• **Dataset records**
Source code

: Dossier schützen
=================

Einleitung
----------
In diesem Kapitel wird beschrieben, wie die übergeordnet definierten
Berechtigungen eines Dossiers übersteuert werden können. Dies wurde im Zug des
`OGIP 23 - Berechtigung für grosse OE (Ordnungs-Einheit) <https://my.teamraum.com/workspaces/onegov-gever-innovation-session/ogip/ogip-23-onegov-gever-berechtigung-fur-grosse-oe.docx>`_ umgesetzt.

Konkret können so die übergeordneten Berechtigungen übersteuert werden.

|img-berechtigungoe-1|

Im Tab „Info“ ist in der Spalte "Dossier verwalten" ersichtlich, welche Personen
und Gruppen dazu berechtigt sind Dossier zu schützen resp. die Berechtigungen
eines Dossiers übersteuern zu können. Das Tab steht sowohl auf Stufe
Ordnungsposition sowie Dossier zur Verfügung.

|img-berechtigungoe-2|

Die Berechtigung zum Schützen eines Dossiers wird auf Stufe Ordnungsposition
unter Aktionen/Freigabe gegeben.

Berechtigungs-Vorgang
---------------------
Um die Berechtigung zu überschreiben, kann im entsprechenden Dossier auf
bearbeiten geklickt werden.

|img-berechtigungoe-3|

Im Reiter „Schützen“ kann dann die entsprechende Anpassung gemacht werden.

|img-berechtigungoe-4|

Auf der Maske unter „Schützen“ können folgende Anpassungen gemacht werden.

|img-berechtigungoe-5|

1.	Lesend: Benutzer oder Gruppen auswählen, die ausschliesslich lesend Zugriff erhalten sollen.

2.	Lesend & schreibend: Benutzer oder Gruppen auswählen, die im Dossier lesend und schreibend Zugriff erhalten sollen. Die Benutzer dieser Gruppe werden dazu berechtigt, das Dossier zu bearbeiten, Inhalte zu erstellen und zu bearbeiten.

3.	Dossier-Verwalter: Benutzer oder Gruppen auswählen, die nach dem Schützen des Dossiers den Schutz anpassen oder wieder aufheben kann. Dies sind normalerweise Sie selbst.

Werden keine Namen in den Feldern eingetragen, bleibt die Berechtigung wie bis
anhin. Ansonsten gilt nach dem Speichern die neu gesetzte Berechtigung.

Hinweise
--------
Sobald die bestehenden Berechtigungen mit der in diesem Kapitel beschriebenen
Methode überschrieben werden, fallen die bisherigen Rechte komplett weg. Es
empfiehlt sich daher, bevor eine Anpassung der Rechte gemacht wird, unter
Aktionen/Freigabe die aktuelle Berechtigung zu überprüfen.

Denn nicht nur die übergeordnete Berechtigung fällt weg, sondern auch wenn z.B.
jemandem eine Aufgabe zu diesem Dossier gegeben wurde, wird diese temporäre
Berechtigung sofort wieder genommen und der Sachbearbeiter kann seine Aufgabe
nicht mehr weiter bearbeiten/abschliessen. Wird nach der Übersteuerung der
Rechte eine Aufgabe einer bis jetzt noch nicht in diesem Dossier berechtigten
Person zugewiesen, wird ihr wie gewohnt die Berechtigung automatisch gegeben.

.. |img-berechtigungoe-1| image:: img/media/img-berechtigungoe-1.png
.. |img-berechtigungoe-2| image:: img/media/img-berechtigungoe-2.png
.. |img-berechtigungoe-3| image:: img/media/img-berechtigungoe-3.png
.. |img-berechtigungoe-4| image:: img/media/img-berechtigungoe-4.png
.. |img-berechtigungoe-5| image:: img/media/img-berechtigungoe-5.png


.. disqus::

• **Work to be completed**
Would you set down exactly the lines from the line with "Denn nicht nur" through the last one in the material?

• **Reply to the task**
Denn nicht nur die übergeordnete Berechtigung fällt weg, sondern auch wenn z.B.
jemandem eine Aufgabe zu diesem Dossier gegeben wurde, wird diese temporäre
Berechtigung sofort wieder genommen und der Sachbearbeiter kann seine Aufgabe
nicht mehr weiter bearbeiten/abschliessen. Wird nach der Übersteuerung der
Rechte eine Aufgabe einer bis jetzt noch nicht in diesem Dossier berechtigten
Person zugewiesen, wird ihr wie gewohnt die Berechtigung automatisch gegeben.

.. |img-berechtigungoe-1| image:: img/media/img-berechtigungoe-1.png
.. |img-berechtigungoe-2| image:: img/media/img-berechtigungoe-2.png
.. |img-berechtigungoe-3| image:: img/media/img-berechtigungoe-3.png
.. |img-berechtigungoe-4| image:: img/media/img-berechtigungoe-4.png
.. |img-berechtigungoe-5| image:: img/media/img-berechtigungoe-5.png


.. disqus::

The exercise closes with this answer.